**Task directions:**
The data below should be printed in full, exactly, and without any of its images.

**Supplied material:**
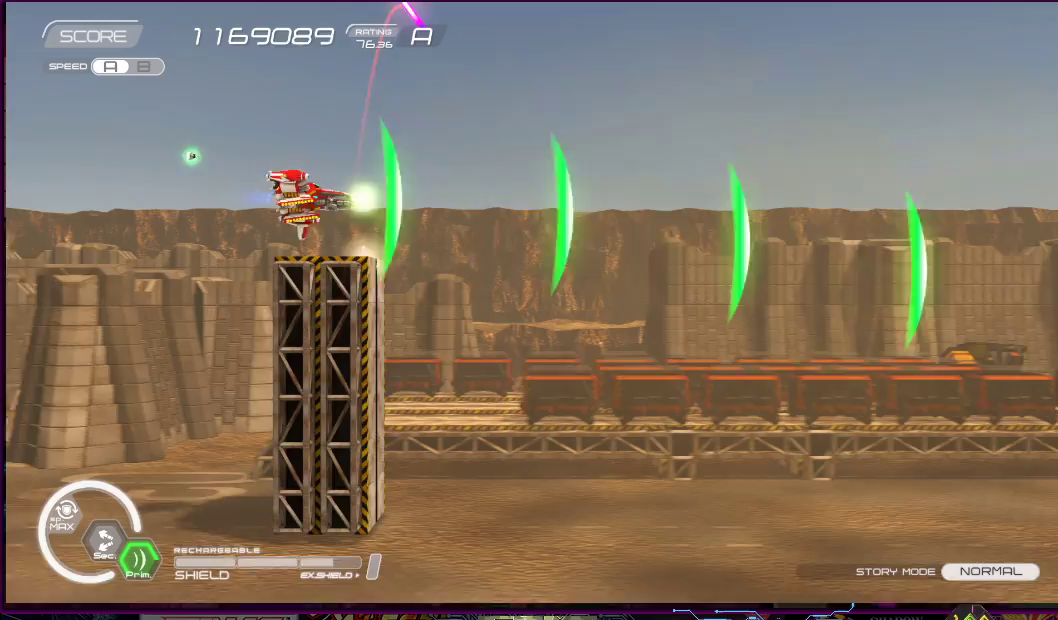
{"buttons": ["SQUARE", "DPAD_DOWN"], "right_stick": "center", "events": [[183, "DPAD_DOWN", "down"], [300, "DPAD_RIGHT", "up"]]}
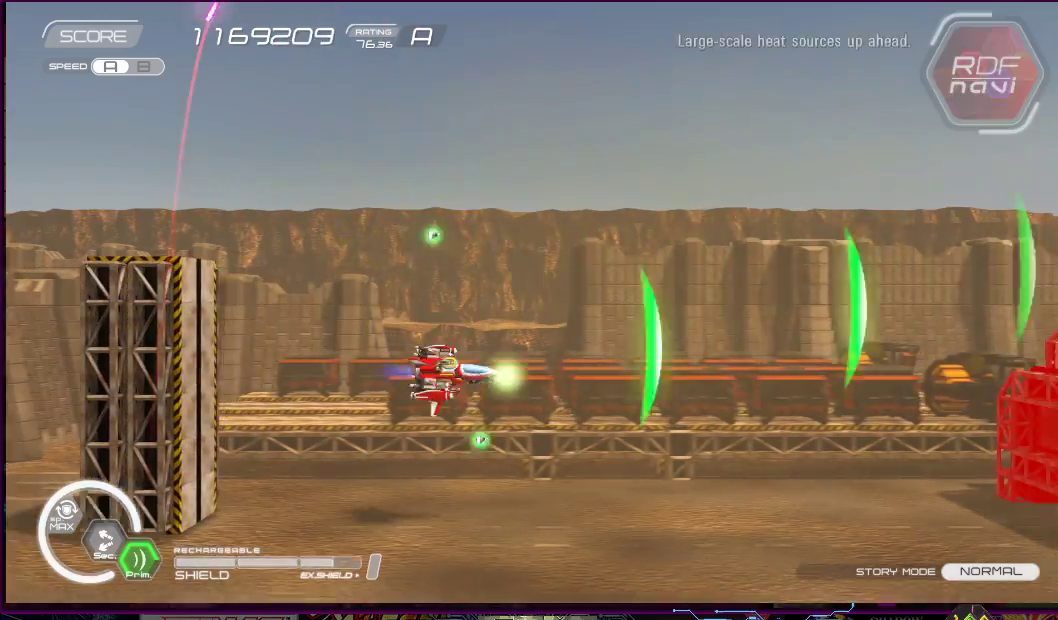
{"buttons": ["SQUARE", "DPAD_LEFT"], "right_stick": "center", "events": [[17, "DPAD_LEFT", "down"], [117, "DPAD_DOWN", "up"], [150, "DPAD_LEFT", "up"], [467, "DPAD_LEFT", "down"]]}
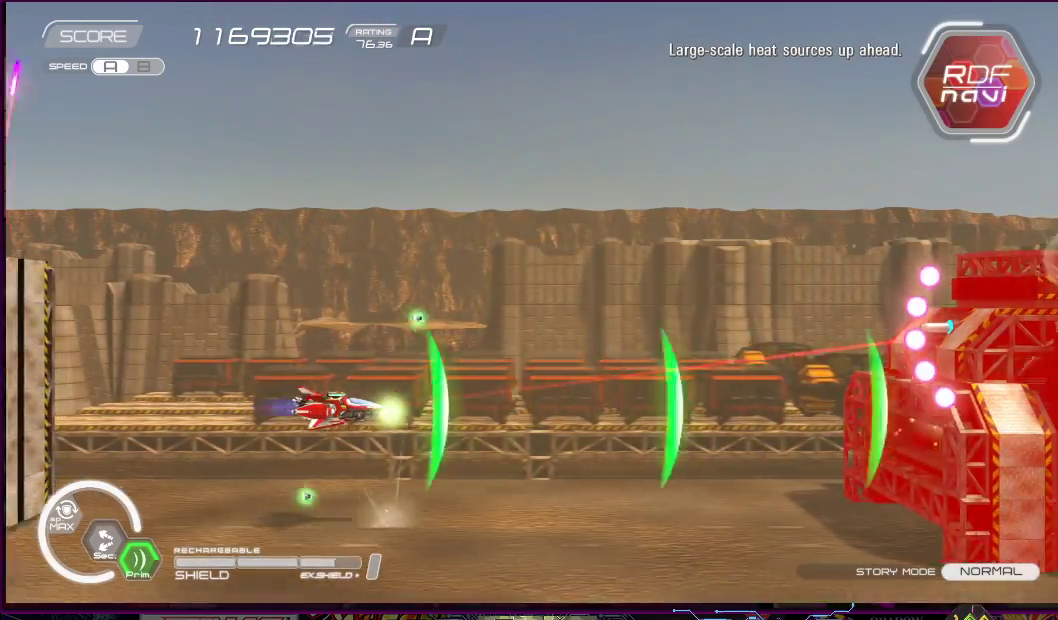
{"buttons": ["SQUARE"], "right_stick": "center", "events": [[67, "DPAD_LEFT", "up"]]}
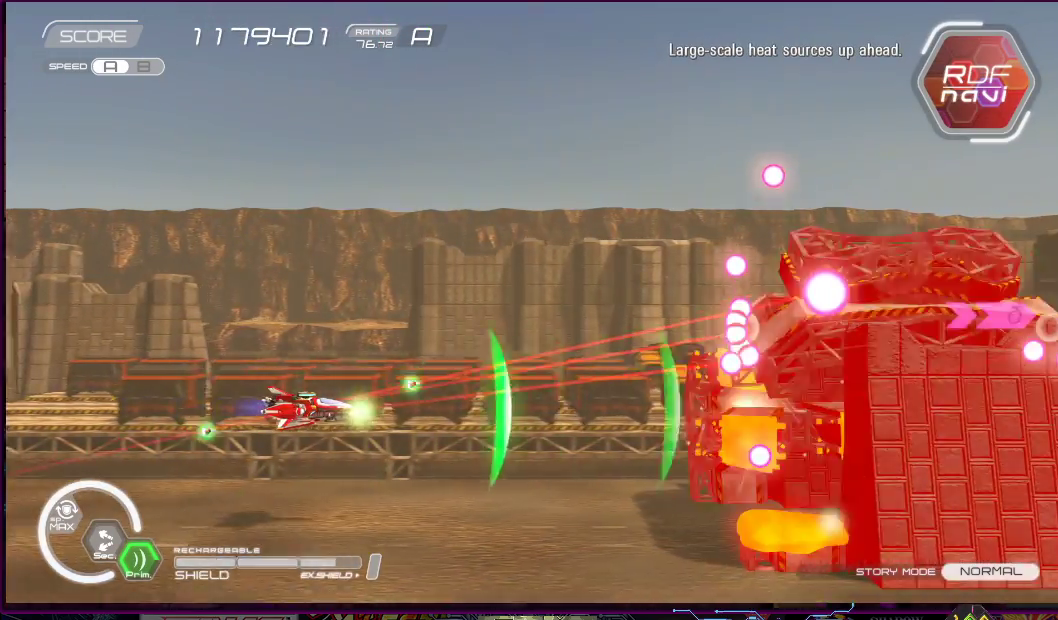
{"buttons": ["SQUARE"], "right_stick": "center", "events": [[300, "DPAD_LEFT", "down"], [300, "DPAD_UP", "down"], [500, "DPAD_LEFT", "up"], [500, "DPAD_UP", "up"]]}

**Response area:**
{"buttons": ["SQUARE", "DPAD_DOWN"], "right_stick": "center", "events": [[183, "DPAD_DOWN", "down"], [300, "DPAD_RIGHT", "up"]]}
{"buttons": ["SQUARE", "DPAD_LEFT"], "right_stick": "center", "events": [[17, "DPAD_LEFT", "down"], [117, "DPAD_DOWN", "up"], [150, "DPAD_LEFT", "up"], [467, "DPAD_LEFT", "down"]]}
{"buttons": ["SQUARE"], "right_stick": "center", "events": [[67, "DPAD_LEFT", "up"]]}
{"buttons": ["SQUARE"], "right_stick": "center", "events": [[300, "DPAD_LEFT", "down"], [300, "DPAD_UP", "down"], [500, "DPAD_LEFT", "up"], [500, "DPAD_UP", "up"]]}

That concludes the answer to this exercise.